*Exercise brief*.
Match on the string "round" in the entries below and return every matching line.

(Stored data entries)

***

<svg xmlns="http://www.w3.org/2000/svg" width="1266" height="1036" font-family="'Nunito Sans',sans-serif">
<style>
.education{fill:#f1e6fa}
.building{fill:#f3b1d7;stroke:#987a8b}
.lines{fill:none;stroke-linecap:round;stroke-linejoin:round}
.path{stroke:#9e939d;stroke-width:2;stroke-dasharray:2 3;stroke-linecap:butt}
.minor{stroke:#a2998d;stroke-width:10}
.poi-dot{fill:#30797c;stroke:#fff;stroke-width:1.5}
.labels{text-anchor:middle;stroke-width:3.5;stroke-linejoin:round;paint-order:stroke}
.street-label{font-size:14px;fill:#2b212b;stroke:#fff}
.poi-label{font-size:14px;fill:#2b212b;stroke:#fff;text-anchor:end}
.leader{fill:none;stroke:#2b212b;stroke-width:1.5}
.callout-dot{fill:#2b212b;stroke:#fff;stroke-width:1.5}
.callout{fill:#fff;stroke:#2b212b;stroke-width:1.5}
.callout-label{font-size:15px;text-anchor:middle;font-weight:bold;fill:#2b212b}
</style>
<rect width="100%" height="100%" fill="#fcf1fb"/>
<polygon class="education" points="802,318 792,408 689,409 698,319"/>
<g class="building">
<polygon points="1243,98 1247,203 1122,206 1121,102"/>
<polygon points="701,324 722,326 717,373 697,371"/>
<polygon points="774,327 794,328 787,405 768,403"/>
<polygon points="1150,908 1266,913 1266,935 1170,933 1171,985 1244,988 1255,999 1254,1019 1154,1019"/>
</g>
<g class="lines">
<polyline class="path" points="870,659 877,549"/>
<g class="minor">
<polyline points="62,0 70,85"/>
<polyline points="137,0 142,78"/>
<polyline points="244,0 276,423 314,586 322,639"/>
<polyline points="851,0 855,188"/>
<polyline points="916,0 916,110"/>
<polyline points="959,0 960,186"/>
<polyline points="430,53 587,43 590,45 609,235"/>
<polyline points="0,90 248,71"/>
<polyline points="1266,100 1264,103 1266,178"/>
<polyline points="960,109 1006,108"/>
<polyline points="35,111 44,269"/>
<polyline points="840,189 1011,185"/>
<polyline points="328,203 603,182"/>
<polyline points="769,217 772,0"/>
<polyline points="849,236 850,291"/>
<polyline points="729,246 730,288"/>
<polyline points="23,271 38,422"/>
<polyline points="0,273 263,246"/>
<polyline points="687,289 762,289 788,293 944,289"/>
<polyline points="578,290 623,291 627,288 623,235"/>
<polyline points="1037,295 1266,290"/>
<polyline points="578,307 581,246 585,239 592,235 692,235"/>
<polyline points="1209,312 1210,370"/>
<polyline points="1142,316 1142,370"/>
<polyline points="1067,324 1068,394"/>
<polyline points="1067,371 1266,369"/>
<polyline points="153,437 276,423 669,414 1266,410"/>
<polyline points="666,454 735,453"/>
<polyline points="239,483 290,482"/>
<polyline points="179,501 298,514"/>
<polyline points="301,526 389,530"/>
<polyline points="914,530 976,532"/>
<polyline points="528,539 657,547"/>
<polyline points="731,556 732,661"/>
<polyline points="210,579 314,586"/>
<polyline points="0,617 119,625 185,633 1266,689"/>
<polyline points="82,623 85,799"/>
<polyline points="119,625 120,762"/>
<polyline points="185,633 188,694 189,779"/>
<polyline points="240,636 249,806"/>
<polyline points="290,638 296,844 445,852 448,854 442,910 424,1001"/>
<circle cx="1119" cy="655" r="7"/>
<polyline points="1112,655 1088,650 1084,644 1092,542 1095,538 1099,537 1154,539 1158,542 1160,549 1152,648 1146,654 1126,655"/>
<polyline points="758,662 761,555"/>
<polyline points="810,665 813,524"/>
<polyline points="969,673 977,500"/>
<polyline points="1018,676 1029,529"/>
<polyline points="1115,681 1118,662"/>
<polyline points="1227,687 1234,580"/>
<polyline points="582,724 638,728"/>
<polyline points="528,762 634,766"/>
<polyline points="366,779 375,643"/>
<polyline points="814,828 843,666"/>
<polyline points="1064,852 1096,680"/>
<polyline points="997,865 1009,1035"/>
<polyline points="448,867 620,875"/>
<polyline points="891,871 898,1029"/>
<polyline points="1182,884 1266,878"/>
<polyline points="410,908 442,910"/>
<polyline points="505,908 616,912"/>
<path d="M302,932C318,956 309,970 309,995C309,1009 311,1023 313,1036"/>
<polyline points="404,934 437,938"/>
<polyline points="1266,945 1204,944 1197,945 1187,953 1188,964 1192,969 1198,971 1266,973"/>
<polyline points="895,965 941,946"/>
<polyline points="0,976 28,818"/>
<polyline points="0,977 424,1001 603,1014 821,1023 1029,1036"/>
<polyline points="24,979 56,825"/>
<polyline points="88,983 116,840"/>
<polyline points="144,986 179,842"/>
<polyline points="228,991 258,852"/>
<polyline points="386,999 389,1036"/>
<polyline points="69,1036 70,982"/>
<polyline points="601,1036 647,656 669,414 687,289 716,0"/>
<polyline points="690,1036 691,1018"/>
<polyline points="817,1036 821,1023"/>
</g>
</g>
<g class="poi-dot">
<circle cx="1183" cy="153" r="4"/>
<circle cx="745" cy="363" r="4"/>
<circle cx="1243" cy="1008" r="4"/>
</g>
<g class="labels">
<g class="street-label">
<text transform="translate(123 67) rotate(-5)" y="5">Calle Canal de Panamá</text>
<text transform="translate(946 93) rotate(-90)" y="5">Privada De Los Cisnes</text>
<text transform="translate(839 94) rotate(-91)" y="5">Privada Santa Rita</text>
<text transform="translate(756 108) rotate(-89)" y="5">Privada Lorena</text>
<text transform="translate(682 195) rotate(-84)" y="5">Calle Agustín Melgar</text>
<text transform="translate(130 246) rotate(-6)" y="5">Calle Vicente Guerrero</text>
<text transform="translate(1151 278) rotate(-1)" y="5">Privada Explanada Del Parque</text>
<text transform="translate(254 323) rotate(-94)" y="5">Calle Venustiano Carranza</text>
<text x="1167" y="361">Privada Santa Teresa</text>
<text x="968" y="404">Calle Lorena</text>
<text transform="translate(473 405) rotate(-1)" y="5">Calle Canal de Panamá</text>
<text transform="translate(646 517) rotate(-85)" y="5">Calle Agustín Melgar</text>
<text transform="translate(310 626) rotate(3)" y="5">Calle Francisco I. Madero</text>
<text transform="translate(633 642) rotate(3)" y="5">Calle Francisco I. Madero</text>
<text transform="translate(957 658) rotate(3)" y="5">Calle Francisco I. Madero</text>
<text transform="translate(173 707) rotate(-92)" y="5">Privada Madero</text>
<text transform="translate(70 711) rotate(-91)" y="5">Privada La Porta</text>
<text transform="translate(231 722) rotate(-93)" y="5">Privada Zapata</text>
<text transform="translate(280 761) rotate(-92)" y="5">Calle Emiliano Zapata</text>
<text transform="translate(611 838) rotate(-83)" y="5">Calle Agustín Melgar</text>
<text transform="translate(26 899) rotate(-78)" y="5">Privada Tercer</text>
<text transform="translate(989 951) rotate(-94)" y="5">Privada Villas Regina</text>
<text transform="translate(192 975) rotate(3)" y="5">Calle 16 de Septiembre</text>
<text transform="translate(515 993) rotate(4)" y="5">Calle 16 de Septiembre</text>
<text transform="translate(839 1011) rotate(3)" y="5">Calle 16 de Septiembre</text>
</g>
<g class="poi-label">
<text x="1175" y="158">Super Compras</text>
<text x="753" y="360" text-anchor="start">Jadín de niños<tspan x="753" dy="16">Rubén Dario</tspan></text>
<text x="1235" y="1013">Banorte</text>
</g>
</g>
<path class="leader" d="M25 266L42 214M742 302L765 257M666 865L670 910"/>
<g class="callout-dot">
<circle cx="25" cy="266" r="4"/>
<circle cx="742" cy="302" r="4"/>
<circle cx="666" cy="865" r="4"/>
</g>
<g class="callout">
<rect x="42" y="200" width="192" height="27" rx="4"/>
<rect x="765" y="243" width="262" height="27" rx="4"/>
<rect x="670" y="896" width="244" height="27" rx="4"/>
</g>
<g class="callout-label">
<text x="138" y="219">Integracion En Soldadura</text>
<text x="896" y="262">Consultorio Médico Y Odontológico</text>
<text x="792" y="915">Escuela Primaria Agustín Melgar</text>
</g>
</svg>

***

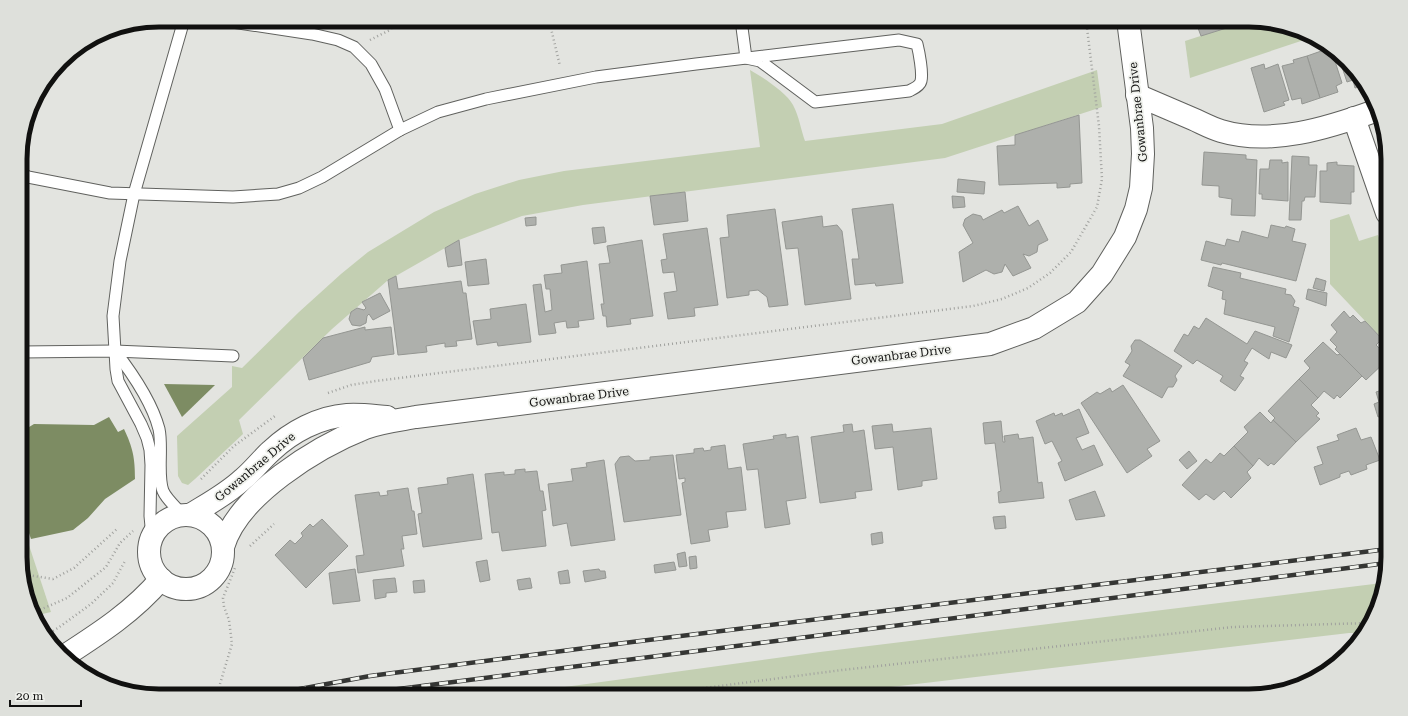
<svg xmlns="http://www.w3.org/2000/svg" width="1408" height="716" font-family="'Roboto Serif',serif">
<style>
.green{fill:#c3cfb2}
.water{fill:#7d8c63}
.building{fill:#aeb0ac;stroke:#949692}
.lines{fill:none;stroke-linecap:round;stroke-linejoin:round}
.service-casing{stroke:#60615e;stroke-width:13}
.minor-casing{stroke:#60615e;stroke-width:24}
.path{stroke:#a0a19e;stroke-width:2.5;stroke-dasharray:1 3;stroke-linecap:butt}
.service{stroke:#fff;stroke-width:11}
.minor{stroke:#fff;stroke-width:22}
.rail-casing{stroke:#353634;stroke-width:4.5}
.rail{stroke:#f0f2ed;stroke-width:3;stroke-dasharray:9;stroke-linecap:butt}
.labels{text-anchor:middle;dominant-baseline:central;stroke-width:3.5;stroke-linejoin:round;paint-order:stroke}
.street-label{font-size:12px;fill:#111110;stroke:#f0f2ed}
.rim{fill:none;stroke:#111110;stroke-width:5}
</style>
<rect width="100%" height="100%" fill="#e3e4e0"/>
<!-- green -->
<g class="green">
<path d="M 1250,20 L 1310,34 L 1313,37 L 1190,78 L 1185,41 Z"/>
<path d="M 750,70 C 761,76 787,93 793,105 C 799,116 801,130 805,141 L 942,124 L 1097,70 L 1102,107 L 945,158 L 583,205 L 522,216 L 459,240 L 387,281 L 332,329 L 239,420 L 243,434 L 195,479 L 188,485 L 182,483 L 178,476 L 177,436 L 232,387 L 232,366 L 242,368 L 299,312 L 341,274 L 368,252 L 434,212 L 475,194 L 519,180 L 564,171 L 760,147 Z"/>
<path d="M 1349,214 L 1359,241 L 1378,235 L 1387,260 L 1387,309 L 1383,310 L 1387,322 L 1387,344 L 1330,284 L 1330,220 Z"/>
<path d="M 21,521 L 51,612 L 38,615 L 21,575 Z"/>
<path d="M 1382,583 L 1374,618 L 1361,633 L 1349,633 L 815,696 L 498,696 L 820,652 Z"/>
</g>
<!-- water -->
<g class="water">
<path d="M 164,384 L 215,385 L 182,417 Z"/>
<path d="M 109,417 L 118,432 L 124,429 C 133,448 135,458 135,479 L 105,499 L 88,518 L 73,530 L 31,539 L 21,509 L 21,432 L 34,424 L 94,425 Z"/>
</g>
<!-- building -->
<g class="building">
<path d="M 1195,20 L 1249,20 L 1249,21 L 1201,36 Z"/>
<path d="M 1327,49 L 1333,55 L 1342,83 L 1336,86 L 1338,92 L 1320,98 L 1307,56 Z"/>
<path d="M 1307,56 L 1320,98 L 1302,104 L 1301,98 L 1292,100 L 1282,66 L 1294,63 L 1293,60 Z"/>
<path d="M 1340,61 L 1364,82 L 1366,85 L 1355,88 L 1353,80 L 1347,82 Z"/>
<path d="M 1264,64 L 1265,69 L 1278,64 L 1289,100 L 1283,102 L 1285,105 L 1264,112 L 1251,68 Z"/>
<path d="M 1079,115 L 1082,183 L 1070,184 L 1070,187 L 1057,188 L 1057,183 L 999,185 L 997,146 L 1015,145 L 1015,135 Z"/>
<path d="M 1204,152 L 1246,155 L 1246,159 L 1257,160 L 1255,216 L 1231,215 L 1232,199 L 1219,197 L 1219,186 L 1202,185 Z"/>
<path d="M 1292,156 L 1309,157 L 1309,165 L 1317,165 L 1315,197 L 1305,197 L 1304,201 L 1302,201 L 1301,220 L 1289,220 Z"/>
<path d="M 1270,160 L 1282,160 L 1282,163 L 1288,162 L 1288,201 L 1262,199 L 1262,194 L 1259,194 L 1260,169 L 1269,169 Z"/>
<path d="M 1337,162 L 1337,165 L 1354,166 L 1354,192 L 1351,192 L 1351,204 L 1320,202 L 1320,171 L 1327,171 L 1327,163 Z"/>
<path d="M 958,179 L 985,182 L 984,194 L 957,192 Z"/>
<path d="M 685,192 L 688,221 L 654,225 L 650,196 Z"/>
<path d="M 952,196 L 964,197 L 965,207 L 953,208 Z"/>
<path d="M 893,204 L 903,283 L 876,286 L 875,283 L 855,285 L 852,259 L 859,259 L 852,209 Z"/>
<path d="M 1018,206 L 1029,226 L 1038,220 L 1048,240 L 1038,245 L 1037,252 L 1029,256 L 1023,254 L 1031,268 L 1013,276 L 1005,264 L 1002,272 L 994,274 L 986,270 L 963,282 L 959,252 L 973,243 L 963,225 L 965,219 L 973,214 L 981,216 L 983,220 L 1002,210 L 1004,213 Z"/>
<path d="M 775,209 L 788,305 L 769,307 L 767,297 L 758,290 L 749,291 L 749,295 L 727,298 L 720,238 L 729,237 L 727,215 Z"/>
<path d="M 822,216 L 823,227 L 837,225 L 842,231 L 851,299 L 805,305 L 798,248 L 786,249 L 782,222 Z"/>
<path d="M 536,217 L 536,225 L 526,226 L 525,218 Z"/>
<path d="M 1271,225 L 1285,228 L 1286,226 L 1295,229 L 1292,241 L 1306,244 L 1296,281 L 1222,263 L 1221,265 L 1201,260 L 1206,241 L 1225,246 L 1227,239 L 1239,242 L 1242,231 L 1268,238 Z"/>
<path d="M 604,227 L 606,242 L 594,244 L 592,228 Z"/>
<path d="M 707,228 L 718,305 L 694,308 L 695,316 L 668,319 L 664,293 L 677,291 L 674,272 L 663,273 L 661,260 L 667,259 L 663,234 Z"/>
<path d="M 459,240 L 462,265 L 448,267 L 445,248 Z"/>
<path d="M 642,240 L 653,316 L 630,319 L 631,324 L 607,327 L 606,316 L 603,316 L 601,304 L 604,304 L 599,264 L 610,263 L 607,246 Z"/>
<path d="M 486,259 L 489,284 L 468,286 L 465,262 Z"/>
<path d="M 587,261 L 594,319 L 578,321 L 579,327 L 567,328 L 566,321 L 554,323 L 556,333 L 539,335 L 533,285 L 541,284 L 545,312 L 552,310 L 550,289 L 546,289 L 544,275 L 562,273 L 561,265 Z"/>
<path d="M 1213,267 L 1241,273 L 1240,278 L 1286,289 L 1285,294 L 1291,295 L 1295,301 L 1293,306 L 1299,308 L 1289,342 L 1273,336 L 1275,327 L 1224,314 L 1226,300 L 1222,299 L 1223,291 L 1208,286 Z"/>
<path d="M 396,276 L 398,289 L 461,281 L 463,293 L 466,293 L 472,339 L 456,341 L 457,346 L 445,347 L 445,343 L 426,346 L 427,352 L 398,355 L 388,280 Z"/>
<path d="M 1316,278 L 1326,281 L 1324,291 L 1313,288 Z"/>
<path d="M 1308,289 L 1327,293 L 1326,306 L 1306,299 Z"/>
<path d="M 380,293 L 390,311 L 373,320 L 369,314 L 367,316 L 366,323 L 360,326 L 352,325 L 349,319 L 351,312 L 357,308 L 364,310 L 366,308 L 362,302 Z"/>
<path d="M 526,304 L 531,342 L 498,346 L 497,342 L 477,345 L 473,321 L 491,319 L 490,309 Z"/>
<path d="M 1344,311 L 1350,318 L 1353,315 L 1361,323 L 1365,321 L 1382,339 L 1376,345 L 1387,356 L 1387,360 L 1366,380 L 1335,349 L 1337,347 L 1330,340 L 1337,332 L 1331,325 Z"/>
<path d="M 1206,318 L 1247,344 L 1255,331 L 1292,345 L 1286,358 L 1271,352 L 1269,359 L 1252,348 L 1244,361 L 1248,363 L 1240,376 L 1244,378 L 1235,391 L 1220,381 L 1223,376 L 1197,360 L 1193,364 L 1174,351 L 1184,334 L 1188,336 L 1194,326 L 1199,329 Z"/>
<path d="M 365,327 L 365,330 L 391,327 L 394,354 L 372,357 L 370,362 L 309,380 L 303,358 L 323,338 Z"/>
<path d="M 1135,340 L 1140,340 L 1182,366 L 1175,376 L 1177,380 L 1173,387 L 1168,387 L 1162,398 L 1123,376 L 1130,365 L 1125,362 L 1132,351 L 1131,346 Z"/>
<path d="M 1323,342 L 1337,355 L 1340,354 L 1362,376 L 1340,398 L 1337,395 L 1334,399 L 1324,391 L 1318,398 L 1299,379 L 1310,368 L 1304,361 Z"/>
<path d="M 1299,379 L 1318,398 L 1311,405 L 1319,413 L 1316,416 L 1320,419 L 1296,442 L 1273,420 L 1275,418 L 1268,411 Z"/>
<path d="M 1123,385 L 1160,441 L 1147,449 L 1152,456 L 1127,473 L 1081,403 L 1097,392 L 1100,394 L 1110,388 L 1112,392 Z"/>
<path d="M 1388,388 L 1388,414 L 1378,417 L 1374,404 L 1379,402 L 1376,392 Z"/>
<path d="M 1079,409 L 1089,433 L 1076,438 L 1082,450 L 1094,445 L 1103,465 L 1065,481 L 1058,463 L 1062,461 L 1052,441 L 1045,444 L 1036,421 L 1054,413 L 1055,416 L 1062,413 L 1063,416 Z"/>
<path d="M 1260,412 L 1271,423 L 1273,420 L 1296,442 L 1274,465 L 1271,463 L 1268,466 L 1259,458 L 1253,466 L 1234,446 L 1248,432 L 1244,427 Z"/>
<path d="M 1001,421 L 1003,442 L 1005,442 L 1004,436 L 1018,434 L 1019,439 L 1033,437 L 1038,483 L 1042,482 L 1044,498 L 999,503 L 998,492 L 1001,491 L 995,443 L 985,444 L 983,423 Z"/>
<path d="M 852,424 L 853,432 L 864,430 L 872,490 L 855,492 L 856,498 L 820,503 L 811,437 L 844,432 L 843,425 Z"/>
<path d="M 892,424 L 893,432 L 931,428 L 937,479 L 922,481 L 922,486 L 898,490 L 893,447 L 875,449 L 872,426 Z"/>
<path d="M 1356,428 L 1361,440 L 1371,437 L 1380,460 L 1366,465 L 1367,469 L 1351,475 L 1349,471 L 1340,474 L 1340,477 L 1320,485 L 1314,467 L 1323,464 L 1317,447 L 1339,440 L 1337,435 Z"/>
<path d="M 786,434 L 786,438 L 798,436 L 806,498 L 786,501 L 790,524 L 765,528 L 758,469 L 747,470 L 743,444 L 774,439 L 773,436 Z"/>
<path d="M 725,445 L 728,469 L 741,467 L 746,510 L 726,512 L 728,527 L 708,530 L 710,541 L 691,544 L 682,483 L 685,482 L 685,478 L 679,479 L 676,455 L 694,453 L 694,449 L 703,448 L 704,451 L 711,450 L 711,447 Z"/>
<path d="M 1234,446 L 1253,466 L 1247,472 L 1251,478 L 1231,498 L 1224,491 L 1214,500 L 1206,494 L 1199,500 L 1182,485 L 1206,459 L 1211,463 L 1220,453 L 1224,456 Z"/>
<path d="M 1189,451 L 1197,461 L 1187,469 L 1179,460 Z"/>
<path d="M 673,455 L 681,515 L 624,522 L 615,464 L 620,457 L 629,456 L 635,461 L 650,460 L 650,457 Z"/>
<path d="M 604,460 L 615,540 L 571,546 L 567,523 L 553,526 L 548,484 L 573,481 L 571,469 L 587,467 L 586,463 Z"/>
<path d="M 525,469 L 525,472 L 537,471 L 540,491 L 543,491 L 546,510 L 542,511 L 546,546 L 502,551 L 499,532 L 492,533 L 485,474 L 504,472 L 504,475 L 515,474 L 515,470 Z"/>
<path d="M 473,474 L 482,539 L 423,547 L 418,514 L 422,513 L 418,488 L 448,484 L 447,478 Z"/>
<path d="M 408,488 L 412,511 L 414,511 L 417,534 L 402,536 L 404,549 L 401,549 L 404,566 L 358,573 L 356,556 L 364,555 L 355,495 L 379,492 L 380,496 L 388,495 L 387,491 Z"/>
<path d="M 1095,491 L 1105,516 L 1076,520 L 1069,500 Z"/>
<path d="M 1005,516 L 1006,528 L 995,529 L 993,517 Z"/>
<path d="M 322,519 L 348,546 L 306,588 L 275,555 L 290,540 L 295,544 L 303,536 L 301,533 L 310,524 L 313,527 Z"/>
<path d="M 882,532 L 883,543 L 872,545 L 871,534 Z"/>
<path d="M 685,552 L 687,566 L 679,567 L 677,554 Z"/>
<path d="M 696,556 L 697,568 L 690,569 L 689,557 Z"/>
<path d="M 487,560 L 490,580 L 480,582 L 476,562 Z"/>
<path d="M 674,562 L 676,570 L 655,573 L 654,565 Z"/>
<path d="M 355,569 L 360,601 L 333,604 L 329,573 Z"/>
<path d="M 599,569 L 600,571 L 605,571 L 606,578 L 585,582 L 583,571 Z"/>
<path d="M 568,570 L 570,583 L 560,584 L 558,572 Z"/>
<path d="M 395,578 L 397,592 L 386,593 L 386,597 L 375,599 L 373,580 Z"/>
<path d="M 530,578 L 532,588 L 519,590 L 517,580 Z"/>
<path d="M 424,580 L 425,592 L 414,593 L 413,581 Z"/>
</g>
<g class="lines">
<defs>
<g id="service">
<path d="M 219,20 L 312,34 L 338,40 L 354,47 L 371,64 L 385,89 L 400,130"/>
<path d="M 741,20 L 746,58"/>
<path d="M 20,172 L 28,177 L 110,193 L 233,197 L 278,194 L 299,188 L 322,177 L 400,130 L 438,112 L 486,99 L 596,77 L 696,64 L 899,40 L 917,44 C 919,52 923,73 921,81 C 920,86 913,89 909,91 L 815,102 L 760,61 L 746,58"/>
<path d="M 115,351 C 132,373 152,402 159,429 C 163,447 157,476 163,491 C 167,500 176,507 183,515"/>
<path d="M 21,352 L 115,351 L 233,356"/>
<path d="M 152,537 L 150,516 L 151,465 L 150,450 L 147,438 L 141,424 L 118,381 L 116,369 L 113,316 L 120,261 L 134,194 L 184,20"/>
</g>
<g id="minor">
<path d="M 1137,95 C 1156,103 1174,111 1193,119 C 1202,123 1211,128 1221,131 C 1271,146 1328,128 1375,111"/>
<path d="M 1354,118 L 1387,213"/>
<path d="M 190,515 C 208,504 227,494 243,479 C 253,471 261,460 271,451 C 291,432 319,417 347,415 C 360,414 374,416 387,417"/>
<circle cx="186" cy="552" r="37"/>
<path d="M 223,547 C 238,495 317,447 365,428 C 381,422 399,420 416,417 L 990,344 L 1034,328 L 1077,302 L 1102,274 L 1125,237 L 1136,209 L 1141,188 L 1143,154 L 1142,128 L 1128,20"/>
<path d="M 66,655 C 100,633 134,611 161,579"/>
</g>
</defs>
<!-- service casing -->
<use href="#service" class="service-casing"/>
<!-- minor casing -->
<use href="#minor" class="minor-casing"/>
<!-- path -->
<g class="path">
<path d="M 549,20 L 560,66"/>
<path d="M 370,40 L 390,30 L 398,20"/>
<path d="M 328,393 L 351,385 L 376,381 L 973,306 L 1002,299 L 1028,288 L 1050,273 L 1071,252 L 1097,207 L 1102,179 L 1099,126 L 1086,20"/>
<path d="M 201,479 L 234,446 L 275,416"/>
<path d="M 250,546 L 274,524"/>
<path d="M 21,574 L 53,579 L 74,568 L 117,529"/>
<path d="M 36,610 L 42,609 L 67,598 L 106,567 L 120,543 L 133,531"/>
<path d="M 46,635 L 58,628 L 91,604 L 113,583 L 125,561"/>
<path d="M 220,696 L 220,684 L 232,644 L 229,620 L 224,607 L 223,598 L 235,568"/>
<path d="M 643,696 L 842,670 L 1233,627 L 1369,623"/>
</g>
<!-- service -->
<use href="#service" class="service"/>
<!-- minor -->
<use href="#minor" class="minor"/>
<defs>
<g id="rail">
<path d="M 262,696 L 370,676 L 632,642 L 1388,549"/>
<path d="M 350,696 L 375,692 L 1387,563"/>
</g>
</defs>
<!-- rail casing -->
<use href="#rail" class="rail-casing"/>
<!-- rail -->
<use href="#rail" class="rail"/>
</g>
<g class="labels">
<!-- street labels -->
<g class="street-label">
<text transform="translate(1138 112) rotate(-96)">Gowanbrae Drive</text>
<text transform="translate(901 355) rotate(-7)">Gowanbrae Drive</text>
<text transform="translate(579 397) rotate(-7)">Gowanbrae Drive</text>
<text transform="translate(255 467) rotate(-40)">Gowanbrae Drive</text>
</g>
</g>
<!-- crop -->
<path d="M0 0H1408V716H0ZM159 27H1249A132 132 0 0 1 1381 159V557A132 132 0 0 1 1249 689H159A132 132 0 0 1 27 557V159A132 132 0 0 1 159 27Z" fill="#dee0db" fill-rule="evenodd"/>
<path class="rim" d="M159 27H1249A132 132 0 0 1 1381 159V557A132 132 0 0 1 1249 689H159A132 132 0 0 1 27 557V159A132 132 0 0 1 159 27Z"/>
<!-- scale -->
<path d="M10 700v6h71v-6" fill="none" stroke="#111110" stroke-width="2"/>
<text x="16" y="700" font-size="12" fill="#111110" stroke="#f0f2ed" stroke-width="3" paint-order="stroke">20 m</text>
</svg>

***

*Result*.
.lines{fill:none;stroke-linecap:round;stroke-linejoin:round}
.labels{text-anchor:middle;stroke-width:3.5;stroke-linejoin:round;paint-order:stroke}
.lines{fill:none;stroke-linecap:round;stroke-linejoin:round}
.labels{text-anchor:middle;dominant-baseline:central;stroke-width:3.5;stroke-linejoin:round;paint-order:stroke}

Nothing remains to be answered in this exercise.